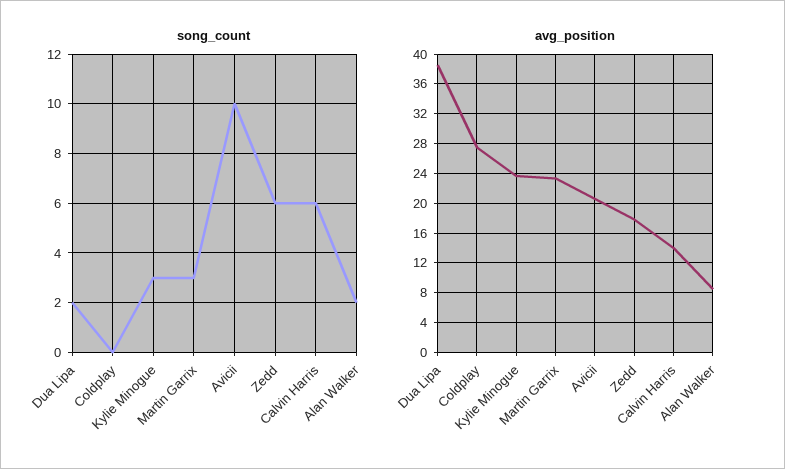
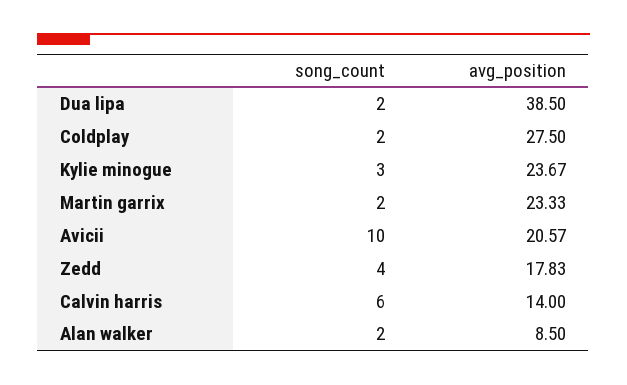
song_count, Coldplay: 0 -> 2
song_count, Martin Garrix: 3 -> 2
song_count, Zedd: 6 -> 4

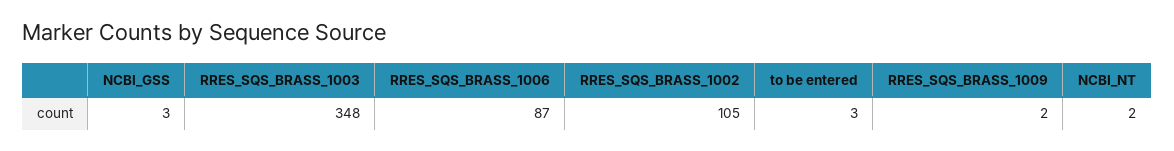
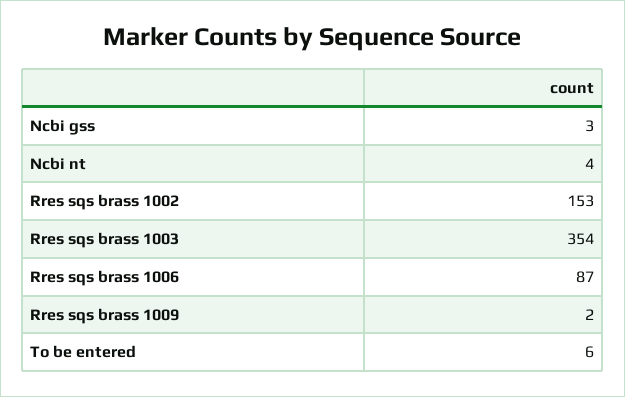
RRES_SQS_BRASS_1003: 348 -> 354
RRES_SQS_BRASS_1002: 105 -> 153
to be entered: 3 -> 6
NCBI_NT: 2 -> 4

------------------------

*Your objective*.
Make an exact copy of the listing above. Do not include the pictures.

*Solution to the exercise*.
song_count, Coldplay: 0 -> 2
song_count, Martin Garrix: 3 -> 2
song_count, Zedd: 6 -> 4

RRES_SQS_BRASS_1003: 348 -> 354
RRES_SQS_BRASS_1002: 105 -> 153
to be entered: 3 -> 6
NCBI_NT: 2 -> 4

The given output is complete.